Education has come full circle for Russell Place. Once a Norwalk student, he is now a world history and social studies teacher at Norwalk Middle School. His own teachers had such a positive impact on him that he decided to become a teacher as well.

However, deciding to become a teacher was not as clear-cut as it sounds.

“I originally went to Simpson College and started out as an education major,” Place says. “After one semester, I decided that education wasn’t for me and switched my major to sports administration.” Interestingly, one of his internships for that program took him to Norwalk High School.

After graduating from Simpson with a degree in sports administration, Place went to Grand View University for graduate studies and took a graduate assistant position as the residence life hall director.

“I was in contact with students regarding coursework and other aspects of college life and realized that I would like to do that at the secondary level of education,” he says.

While at Grand View he decided to pursue an additional undergraduate degree instead, this time in secondary education with a social science endorsement.

Since then, he has been in the classroom teaching students about history and helping them learn to analyze information.

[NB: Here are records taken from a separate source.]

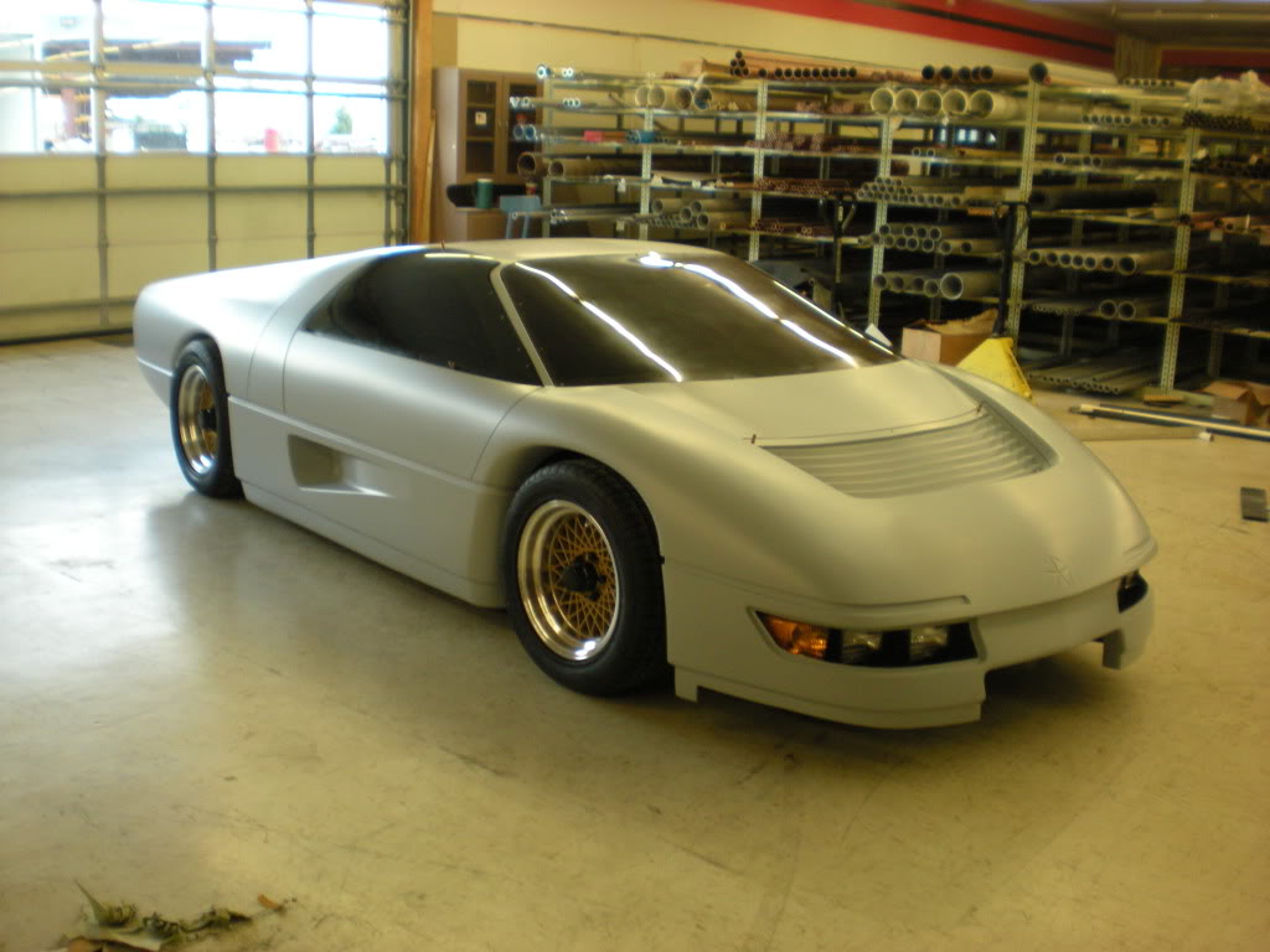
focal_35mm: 38
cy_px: 476
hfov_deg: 49.0
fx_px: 1394
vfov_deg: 37.7
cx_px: 635
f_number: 3.1
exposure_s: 1/33.4
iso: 200
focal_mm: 6.3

“What I love best about what I do is seeing the students succeed,” says Place.

When thinking about what he wants to implement in the classroom this year, Place says he wants to bring a sense of fun to the atmosphere. Since not every student enjoys history the same way, creating an entertaining learning environment that encourages students to think for themselves is important.

As part of this effort, Place is implementing a new seventh grade curriculum alongside another history teacher. The new curriculum will encourage students to use open-minded analysis of facts they learn in class.

“It’s a balance of what you teach and what captures their attention,” Place says. The new approach will allow students to delve into topics that are important to them and think about what impact historical events have on today’s society.